This is my understanding, without having implemented it: The core concept of Forward+ is to have forward rendering, but culling lights that don't affect certain areas of the screen so you can avoid computation of the influence those lights have on those pixels. In practice this is done by dividing the screen into equally sized rectangles ('tiles'), computing for each tile what lights affect it, and then storing, for each tile, a list of lights that affect that tile that you use in a separate step to compute the shading.

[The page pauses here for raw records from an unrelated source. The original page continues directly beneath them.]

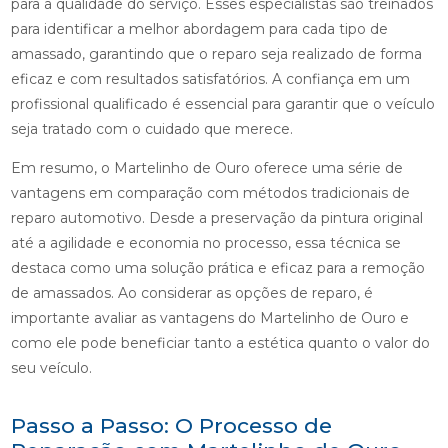
para a qualidade do serviço. Esses especialistas são treinados
para identificar a melhor abordagem para cada tipo de
amassado, garantindo que o reparo seja realizado de forma
eficaz e com resultados satisfatórios. A confiança em um
profissional qualificado é essencial para garantir que o veículo
seja tratado com o cuidado que merece.
Em resumo, o Martelinho de Ouro oferece uma série de
vantagens em comparação com métodos tradicionais de
reparo automotivo. Desde a preservação da pintura original
até a agilidade e economia no processo, essa técnica se
destaca como uma solução prática e eficaz para a remoção
de amassados. Ao considerar as opções de reparo, é
importante avaliar as vantagens do Martelinho de Ouro e
como ele pode beneficiar tanto a estética quanto o valor do
seu veículo.
Passo a Passo: O Processo de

The culling is done in two steps. First you have a z-prepass where you render your scene to a depth-only buffer (similar to shadow mapping). Then, the culling for a single tile is done by using that z-prepass-buffer to determine the smallest and largest (or perhaps nearest and furthest) depth found in that tile. You then use that [min,max] depth range and the tile's extents in screen space to construct a frustum that covers everything that can be lit in that tile. You then cull all the lights in your scene against that frustum, and store the lights that pass the test in a list for later use. The culling can be efficiently implemented in a compute shader. For reference, these slides show how Battlefield 3 uses compute shader based light culling, although they do it for tiled deferred rendering. But it should be similar (identical?) for Forward+.

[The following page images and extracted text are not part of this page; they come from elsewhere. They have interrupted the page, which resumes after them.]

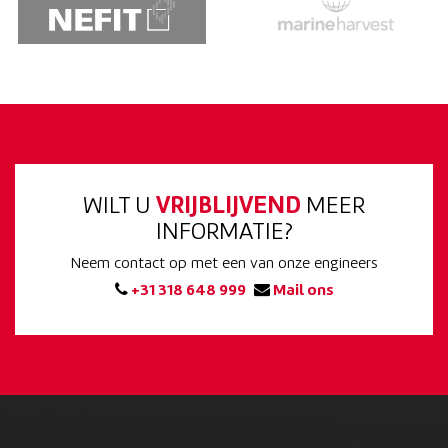
WILT U
VRIJBLIJVEND
MEER
INFORMATIE?
Neem contact op met een van onze engineers
+31 318 648 999
Mail ons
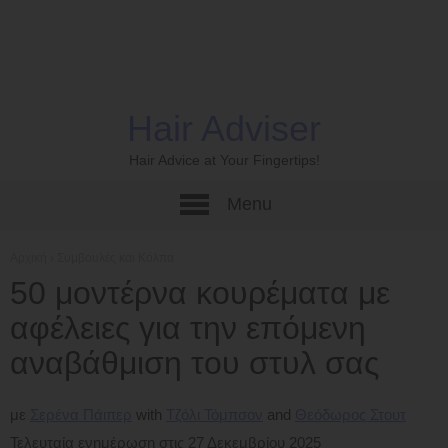
Hair Adviser
Hair Advice at Your Fingertips!
Menu
Αρχική
›
Συμβουλές και Κόλπα
50 μοντέρνα κουρέματα με
αφέλειες για την επόμενη
αναβάθμιση του στυλ σας
με
Σερένα Πάιπερ
Τζόλι Τόμπσον
Θεόδωρος Στουτ
Τελευταία ενημέρωση στις 27 Δεκεμβρίου 2025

Then, as a separate rendering pass, you go over those tiles and for a tile only need to compute the shading for the lights that actually affect it (using the light list).
As for separate G-Buffers or something like that: As far as I understand it, at least the basic versions don't have this. You basically just run a second geometry pass when you do the actual shading, which of course costs some performance but apparently not costly enough to avoid the method altogether. In return you get all the advantages of forward rendering.

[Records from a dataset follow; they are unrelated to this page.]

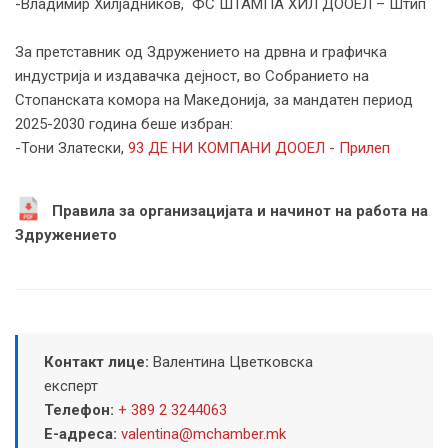
-Владимир Хилјадников, ФС ШТАМПА ХИЛ ДООЕЛ – Штип
За претставник од Здружението на дрвна и графичка
индустрија и издавачка дејност, во Собранието на
Стопанската комора на Македонија, за мандатен период
2025-2030 година беше избран:
-Тони Златески,
93 ДЕ НИ КОМПАНИ ДООЕЛ - Прилеп
Правила за организацијата и начинот на работа на
Здружението
Контакт лице:
Валентина Цветковска
експерт
Телефон:
+ 389 2 3244063
Е-адреса:
valentina@mchamber.mk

Well those are the basics anyways. These things are always implemented slightly differently depending on who is doing it. If MJP pops up, he's probably a good reference since his team used it to make the prettiest game to date.
(as PBR relies on a unified shading model, which deferred rendering addresses wonderfully).
I want to quickly mention that PBR doesn't rely on whether you're using deferred, forward, their tiled variants, or even some ray tracing algorithm to render your images. I think a state of the art real time PBR renderer is also pretty likely to have a lot of varying parts (e.g. having different BRDFs for different special cases of materials, or having forward passes in a renderer that mainly does deferred shading, for example to handle transparency), so not a lot of unification going on. What PBR really shines at (I'd say) is consistency in the results it produces, independent of whether you're going for photorealism or something artsy.